To carry on with our plan we introduce some notation. The equation of the regression line will be written as: \[
y = b_0 + b_1\, x
\] where \(b_1\) is the slope of the line. The sign of \(b_1\) reflects if the line is going up or down as we move to the right. Its absolute value equals how many units \(y\) changes when \(x\) changes by one unit. The value of \(y\) when \(x = 0\) is \(b_0\), the intercept.
Let us assume that \(b_0\) and \(b_1\) are known values.

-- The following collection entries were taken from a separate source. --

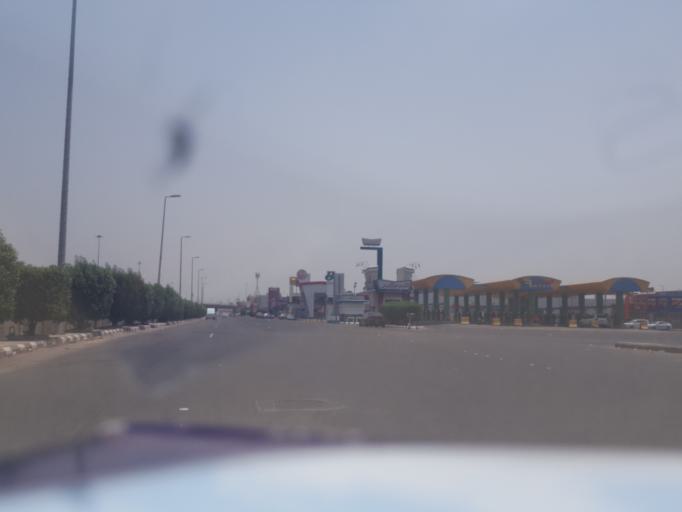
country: SA
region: Makkah
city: Jeddah
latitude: 21.4426
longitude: 39.2772
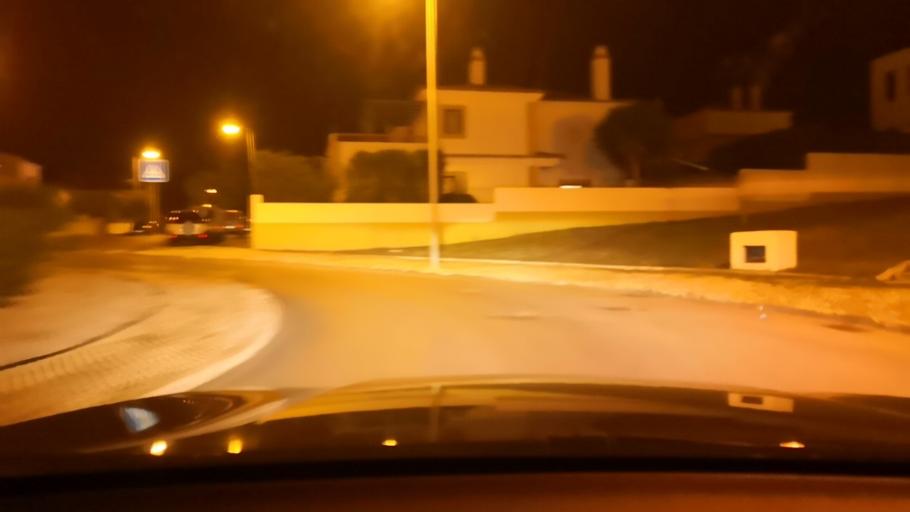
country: PT
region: Setubal
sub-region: Setubal
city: Setubal
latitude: 38.5433
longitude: -8.8555
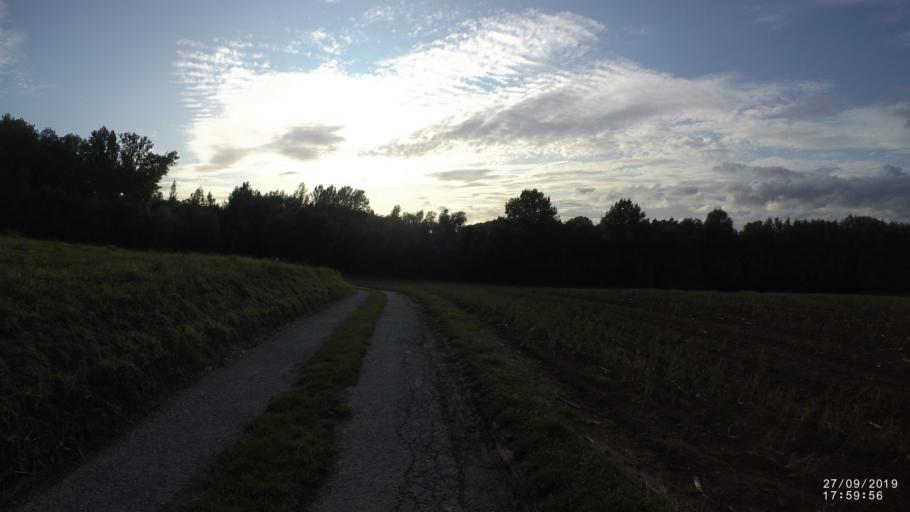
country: BE
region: Wallonia
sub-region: Province du Hainaut
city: Ellezelles
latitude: 50.8066
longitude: 3.6985
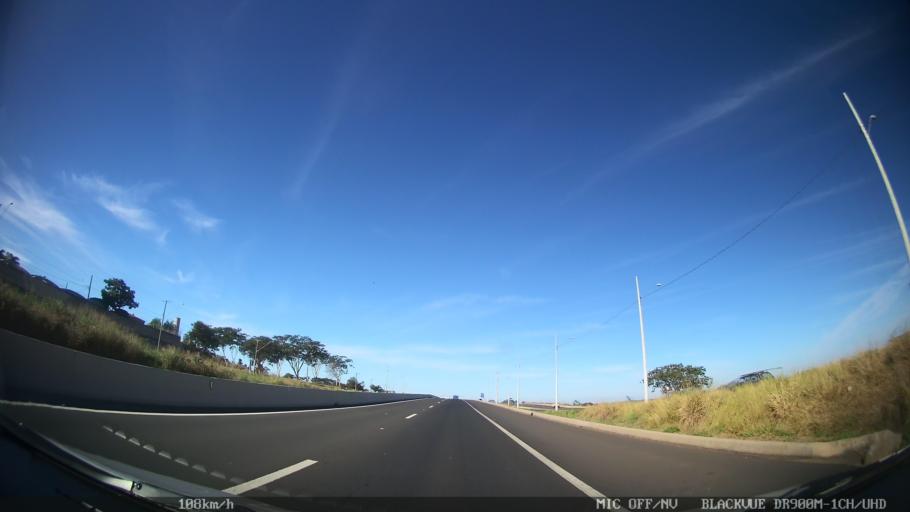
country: BR
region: Sao Paulo
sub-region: Sao Jose Do Rio Preto
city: Sao Jose do Rio Preto
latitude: -20.8516
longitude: -49.3909
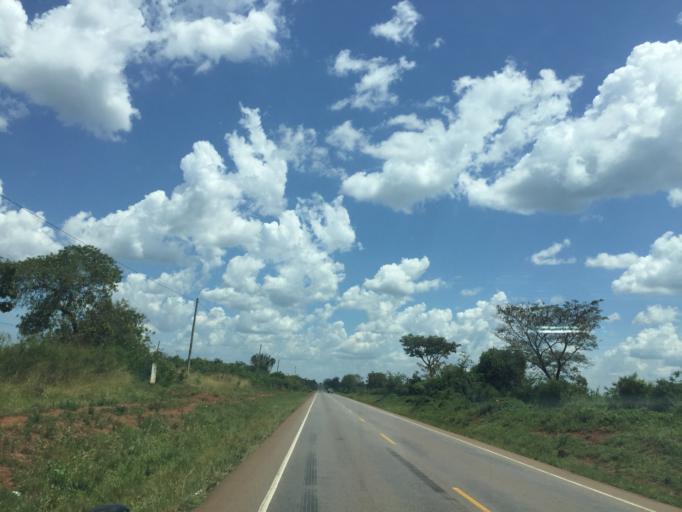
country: UG
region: Central Region
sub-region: Nakasongola District
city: Nakasongola
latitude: 1.3677
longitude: 32.3577
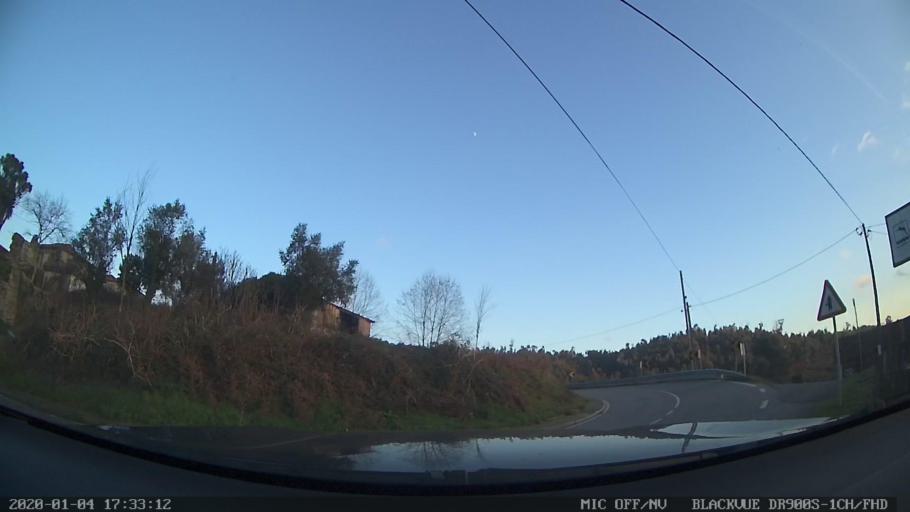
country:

Then if the sample points are: \[
(x_1, y_1),\, (x_2, y_2), \ldots,\, (x_n, y_n)
\] when we plug each \(x_i\) in the equation of the regression line we get another value of \(y\) (usually different from \(y_i\)), that we call the predicted value and denote by \[
\hat y_i = b_0 + b_1\, x_i,\quad\text{for each }\quad i =1,\ldots,n
\]
The residuals are the differences: \[e_1 = y_1 - \hat y_1,\,\quad e_2 = y_2 - \hat y_2,\quad \ldots\quad ,\,e_n = y_n - \hat y_n \]
All these terms are illustrated in the figure below: + The red dots correspond to the original sample points, with (vertical coordinates) \(y_1, \ldots, y_n\). + The green dots are the predicted values, with \(\hat y_1, \ldots, \hat y_n\). + The residuals \(e_1, \ldots, e_n\) measure the lengths of the vertical segments connecting each red point to the corresponding green one.